- **Testo di riferimento**
══════════════════════════════
Coronavirus

"Ora è difficile fermarlo". L'Oms teme la pandemia

Esperti preoccupati per i nuovi casi senza origine chiara: «Tempo quasi scaduto, Covid-19 ormai fuori controllo»

"Ora è difficile fermarlo". L'Oms teme la pandemia

La finestra di opportunità per contenere la pandemia globale sta per chiudersi. C'è ancora una possibilità ma il tempo sta per scadere. I segnali che arrivano dal mondo preoccupano l'Organizzazione mondiale della Sanità che ieri ha aggiornato tutti i dati sulla diffusione del Covid-19 e per la prima volta con toni davvero preoccupati. Anche se uno spiraglio è stato lasciato aperto il direttore generale dell'Oms, Tedros Adhanom Ghebreyesus, ha usato la parola «messy»: caos. «Se perdiamo quest'ultima opportunità l'epidemia può andare ovunque e si rischia il caos», avverte.

Che cosa preoccupa gli esperti? Senza dubbio la comparsa del coronavirus in aree fino ad ora non toccate dall'epidemia senza che sia chiaro come ci sia arrivato. Una situazione preoccupante che riguarda direttamente anche l'Italia. In Lombardia non è ancora chiaro chi sia il paziente indice, ovvero quello arrivato da zone contagiate e dunque di conseguenza anche il paziente zero. Potrebbero esserci persone contagiate in precedenza ma asintomatiche dunque non consapevoli di essere portatori del virus.

«Anche se il numero totale di casi di Covid-19 fuori dalla Cina resta relativamente piccolo, siamo preoccupati per i contagi con trasmissione locale senza chiaro legame epidemiologico, cioè senza precedenti viaggi in Cina o contatti con altri casi confermati», insiste Ghebreyesus.
══════════════════════════════
- **Dati da esaminare**
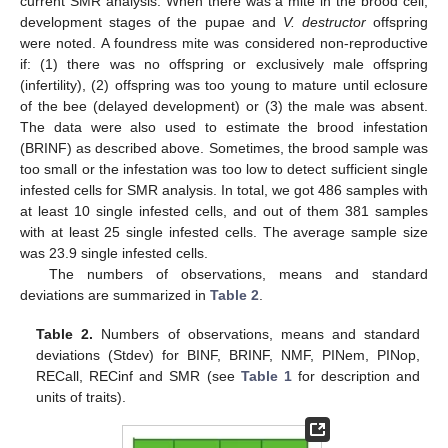
current SMR analysis. When there was a mite in the brood cell,
development stages of the pupae and
V. destructor
offspring
were noted. A foundress mite was considered non-reproductive
if: (1) there was no offspring or exclusively male offspring
(infertility), (2) offspring was too young to mature until eclosure
of the bee (delayed development) or (3) the male was absent.
The data were also used to estimate the brood infestation
(BRINF) as described above. Sometimes, the brood sample was
too small or the infestation was too low to detect sufficient single
infested cells for SMR analysis. In total, we got 486 samples with
at least 10 single infested cells, and out of them 381 samples
with at least 25 single infested cells. The average sample size
was 23.9 single infested cells.
The numbers of observations, means and standard
deviations are summarized in
Table 2
.
Table 2.
Numbers of observations, means and standard
deviations (Stdev) for BINF, BRINF, NMF, PINem, PINop,
RECall, RECinf and SMR (see
Table 1
for description and
units of traits).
══════════════════════════════
- **Istruzioni**
1/ Dall'articolo sull'allarme dell'Oms per il Covid-19, trascriva il passo che inizia con le parole "Che cosa preoccupa" e si ferma dopo "portatori del virus.", sostituendo "asintomatiche" con "prive di sintomi".
2/ Secondo l'articolo sull'allarme dell'Oms per il Covid-19, quale parola inglese ha usato il direttore generale dell'Oms?
3/ Prosegua l'articolo sull'allarme dell'Oms per il Covid-19 a partire dal punto in cui si interrompe.

- **Risposte ai compiti**
1/
Che cosa preoccupa gli esperti? Senza dubbio la comparsa del coronavirus in aree fino ad ora non toccate dall'epidemia senza che sia chiaro come ci sia arrivato. Una situazione preoccupante che riguarda direttamente anche l'Italia. In Lombardia non è ancora chiaro chi sia il paziente indice, ovvero quello arrivato da zone contagiate e dunque di conseguenza anche il paziente zero. Potrebbero esserci persone contagiate in precedenza ma prive di sintomi dunque non consapevoli di essere portatori del virus.

2/ «Messy», cioè caos.

3/
Dalla Cina poi non arrivano buone notizie e occorre sottolineare che l'andamento dell'epidemia e i dati poco trasparenti non permettono di fare chiarezza su questioni fondamentali come il tasso di letalità, la trasmissione anche da asintomatico e il periodo di incubazione.

Sono 75.567 casi di Covid-19 registrati nella sola Cina e 2.239 decessi. Nelle ultime 24 ore la Cina ha registrato 892 nuovi casi e 118 morti, precisa l'Oms che aggiunge «il significativo decremento dei casi confermati in Cina è in parte dovuto a un altro cambiamento nel modo in cui vengono definiti i casi: la scorsa settimana la Cina ha iniziato a segnalare casi diagnosticati clinicamente oltre a casi confermati in laboratorio. Ora sono tornati a riferire casi sospetti e accertati da test». Cambiamenti nei criteri di classificazione che contribuiscono al caos. Anche perché in questo modo i contagi giornalieri risultano di nuovo in aumento. Sono ben 512 i contagi registrati in 4 centri di detenzione, inclusi due nell'Hubei, l'epicentro dell'epidemia.

Ma non c'è soltanto la Cina a preoccupare l'Oms che guarda con attenzione ai casi registrati in Libano e in particolare «nella Repubblica islamica dell'Iran, dove ora ci sono 18 contagiati e quattro morti». Al paese sono stati inviati kit per i test e supporto. E dopo giorni di silenzio ieri finalmente le autorità iraniane hanno indicato la fonte dell'epidemia. «Sono stati dei lavoratori cinesi impegnati nella città di Qom, che avevano viaggiato in Cina e i quali sono poi stati in contatto con cittadini iraniani», ha spiegato Minou Mohrez, rappresentante del ministero della Salute. L'Iran non ha chiuso né limitato i voli per dalla Cina ma ha solo adottato misure precauzionali e di controllo negli aeroporti.

E poi la grande incognita su quanto forse sta già accadendo in Africa dove per ora è segnalato soltanto un caso in Egitto.

Ma tutti gli esperti temono che il coronavirus non sia stato rilevato per mancanza di test e strutture sanitarie adeguate.